7A: Meteorites

Meteorites

Iron meteorites consist of nearly pure iron-nickel alloy. Stony meteorites consist of olivine, pyroxene and feldspar, which are common minerals. Some meteorites also contain diamonds and other gemstones (including olivine and peridot).

Most meteors originate from the asteroid belt between Jupiter and Mars. Thousands of meteorites fall to Earth every year, but only a few of them are found. As it enters the Earth’s atmosphere, a meteor burns and creates a light phenomenon that we can see as a shooting star. The surface of a discovered meteorite is in fact often bumpy, burnt black or rusty.

Most of the meteorite discoveries in Finland have been stony meteorites, as well as one iron meteorite.

1. Stony meteorites:

a) Chondrites contain silicate grains, aka chondrules, often olivine and pyroxene as well as usually 15–30% of iron. This is the most common type of meteorite.
b) Achondrites do not contain chondrules (metamorphosis).

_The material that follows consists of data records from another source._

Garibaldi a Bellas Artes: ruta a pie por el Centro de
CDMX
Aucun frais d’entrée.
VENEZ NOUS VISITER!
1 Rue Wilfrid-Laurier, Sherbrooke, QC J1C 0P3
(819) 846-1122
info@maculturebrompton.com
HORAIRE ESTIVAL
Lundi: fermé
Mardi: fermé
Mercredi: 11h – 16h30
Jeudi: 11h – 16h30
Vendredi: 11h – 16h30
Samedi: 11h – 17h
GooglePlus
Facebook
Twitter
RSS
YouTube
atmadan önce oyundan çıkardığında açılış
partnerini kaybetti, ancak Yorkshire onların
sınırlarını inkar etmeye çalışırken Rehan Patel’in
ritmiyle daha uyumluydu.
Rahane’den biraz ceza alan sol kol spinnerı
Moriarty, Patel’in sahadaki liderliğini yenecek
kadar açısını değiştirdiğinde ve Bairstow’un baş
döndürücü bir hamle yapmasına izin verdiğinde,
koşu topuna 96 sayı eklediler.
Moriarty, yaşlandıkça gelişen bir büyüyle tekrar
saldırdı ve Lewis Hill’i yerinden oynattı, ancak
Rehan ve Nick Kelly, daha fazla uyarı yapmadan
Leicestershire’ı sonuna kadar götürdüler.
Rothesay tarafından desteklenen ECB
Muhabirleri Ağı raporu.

2. The foremost stony-iron meteorite is the pallasite, which has olivine crystals (peridot gemstone!)

3. Iron meteorites always contain 5–25% of nickel, as well as rare metals that help to identify them, such as germanium, gallium and iridium. They are strongly magnetic. The surface of iron meteorites is bumpy, burnt black or rusty. A total of around 5,000 meteorites have been identified. Around 500 meteorites weighing over 0.5 kilograms fall to Earth every year, two thirds of which fall into the sea. Only 5–6 of them are discovered annually. The best location for meteorite discoveries is the Antarctic.

The Crater of Lake Lappajärvi

The crater was around 20 kilometres in diameter. Several glacial periods shaped the crater considerably, and glacial meltwater eventually filled it and turned it into a lake. The round shape of Lake Lappajärvi still recounts the story of an ancient meteorite impact. In addition to the crater, other signs in the surrounding nature show traces of the Lappajärvi meteor – namely the unique rock types. Even though the impact destroyed the meteorite itself, the great heat also created new, unusual rock types, such as kärnäite.

The Cretaceous mass extinction

According to present knowledge, the extinction event was caused by the impact of a massive asteroid. One of the determining discoveries has been the elevated concentration of iridium in the sedimentary layers at the end of the Cretaceous–Paleogene boundary. Iridium is rare in the Earth’s crust but much more abundant in meteorites. On top of that, the Chicxulub impact crater dated back to the same era was found on the Yucatán Peninsula in Central America. The crater was caused by a meteorite of 12 kilometres in diameter. The original crater, now buried in the ground, may have been up to 200 kilometres in diameter and 20 kilometres deep.

The asteroid impact caused earthquakes, wildfires, landslides as well as tsunamis that could be up to a kilometre high. The material that rose to the atmosphere darkened the sky for a long time, lasting several years. Water vapour and sulphur compounds also rose into the atmosphere, resulting in fine particles that blocked out sunlight as well as acid rains that were harmful for living organisms. It has been estimated that even entire food chains suddenly collapsed.

Meteorite Impact

The massive impact explosion released gas and spread it around with the force of a violent tempest. The wind speed close to the impact location has been calculated at up to 1,000 metres per second. The blast wave bringing down trees, the tidal waves as well as the rain of hot rocks were deadly near the impact location and even hundreds of kilometres away. The meteorite impact caused earthquakes and massive landslides, and the hot meteorite fragments resulted in wildfires. The dust and chemicals rising to the air from the impact blocked out sunlight for several years. In the oceans, the photosynthesising phytoplankton died from the lack of light, killing off countless plankton-eating molluscs and consequently, mollusc-eating marine vertebrates. Some deep-sea organisms, shallow-water amphibians and some omnivores as well as decomposers survived. Terrestrial plants perished in extensive areas, resulting in the death of those herbivores that had survived the earlier devastation of the impact. Carnivorous dinosaurs eating the herbivores died accordingly.